JJ竞技直播手机版JJ竞技 2022 ; 378 doi: https://doi.org/10.1136/bmj.o2143 (Published 06 September 2022) Cite this as: JJ竞技 2022;378:o2143
- Partha Kar , consultant in diabetes and endocrinology
Follow Partha on Twitter: @parthaskar
How big is the crisis facing the NHS? To many, this is the same debate we’ve been having for a long time. Critics can point to years, if not decades, of headlines suggesting that the NHS has “weeks to survive.” But it feels as though many things have come to a head—some due to politics, some due to the NHS itself and its leadership, and some the inevitable consequence of a pandemic, perhaps obfuscating what was always coming.
Take emergency care and growing queues: those concerned knew that these would become an issue, since social care wasn’t being supported. Unless we tackle the problems in social care, queues for emergency care will keep growing. Yet, as a system, we’ve chosen to focus on internal processes, pathways, and initiatives such as early discharge. The people involved knew that these were small wins, although not many said it publicly.
Major changes are needed, not marginal gains (or “low hanging fruit,” as the NHS calls them). They’re always there, always attractive, and always good for a CV or an award submission. But they’re not much use at a population level. Take “quicker discharge summaries” in the morning: a noble intention that does help, but one with inordinate focus on it. When you look at a process mapping you try to tackle the biggest challenge. In this case we didn’t.
The growth of waiting lists for treatment isn’t new, and part of the build-up predates the pandemic. But there’s no doubt that the pandemic pushed this growth into overdrive. Cut the data any way you want, but without consultants doing the procedures the waiting lists won’t get shorter—and the pension issue is the crux of the problem. The difference between the pension issue and problems with the emergency pathway is that the government has nailed its flag to sorting out doctors’ pensions, and elections aren’t that far away, so we can expect some major shifts in this area shortly.
Which brings me to workforce. Yes, years of below inflation pay rises or pay freezes haven’t helped. But let’s also factor in how we as a system treat our staff. Firstly: GPs. Sections of the media, aided by some politicians, have decided as a policy move to label GPs as work shy, lazy, a cause of troubles in life. And, as a system, we failed to push back enough. We decided that not standing by the single most important part of the workforce was a good move. Many colleagues have simply had enough, leaving the whole of the GP workforce in flux.

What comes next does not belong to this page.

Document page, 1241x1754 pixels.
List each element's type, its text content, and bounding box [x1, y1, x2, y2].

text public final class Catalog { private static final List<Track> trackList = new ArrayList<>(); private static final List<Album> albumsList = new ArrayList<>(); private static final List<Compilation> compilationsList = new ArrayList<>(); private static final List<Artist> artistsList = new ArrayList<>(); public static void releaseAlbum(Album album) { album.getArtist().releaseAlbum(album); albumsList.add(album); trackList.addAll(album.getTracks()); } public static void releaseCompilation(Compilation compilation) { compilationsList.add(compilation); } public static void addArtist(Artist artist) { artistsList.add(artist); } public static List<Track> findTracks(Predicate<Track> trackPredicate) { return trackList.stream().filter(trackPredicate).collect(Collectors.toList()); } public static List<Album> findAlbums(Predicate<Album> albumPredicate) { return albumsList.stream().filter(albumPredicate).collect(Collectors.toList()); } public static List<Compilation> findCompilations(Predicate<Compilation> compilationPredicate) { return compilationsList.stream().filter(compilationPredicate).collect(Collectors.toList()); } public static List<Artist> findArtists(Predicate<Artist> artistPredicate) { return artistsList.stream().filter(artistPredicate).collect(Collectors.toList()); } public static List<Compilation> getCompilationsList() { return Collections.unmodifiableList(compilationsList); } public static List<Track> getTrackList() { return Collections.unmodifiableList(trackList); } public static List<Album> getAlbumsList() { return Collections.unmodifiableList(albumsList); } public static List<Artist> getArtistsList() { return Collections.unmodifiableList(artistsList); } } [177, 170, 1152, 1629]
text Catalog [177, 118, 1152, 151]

Secondly: new entrants to the NHS, whether they’re medical students or those starting at any other stage. Our approach is stuck in the past, with a faint whiff of “Aren’t you so lucky to work in the NHS?”—a strategy that relies on guilt tripping, gaslighting, and infantilising. Factor in a modern generation who don’t tolerate such nonsense, along with other opportunities in life, and we have a workforce crisis. Throw in public discussions around racism in the workforce and the rhetoric of a country not liking immigrants (yet still reaching out to other countries to fill the healthcare gap), and it’s a mass of conflicts, pain, and rota gaps. A faltering approach to workforce over the past decade has only compounded this.
Finally: deprivation. It’s not uncommon to hear this equated with ethnicity and given the tag of “wokery,” sidestepping the fact that deprivation is far wider than a person’s ethnicity. Yet it’s linked to poorer health outcomes, and there’s a huge focus in the NHS to close these gaps. The NHS is now being asked to step into areas such as poverty, fuel bills, and living costs—none of which it was built to do. The result? An overstretched system now stretching itself further. No amount of zeal to do “the right thing” will help with the mortgage or keep the lights on.
So, here we are: social care crumbling, finance issues for consultants, a lack of workforce strategy, and a society where inequality is still widening. Can the NHS escape the impact? I don’t think so. Yet with the right determination and focus some things can be turned around, even if we’re probably looking at a decade of recovery. If we don’t, with the resources we have we’ll be forced to prioritise emergency, maternity, and cancer care, with all else taking a back seat. It doesn’t add up any other way.
It’s vital that health service leaders start talking openly about the NHS’s problems, rather than choosing to stay quiet or talking behind closed doors because it’s “politically unpalatable” or there’s “a bigger picture.” Without this, there may be no canvas left to paint a picture on.
Competing interests: www.bmj.com/about-bmj/freelance-contributors
Provenance and peer review: Commissioned; not externally peer reviewed.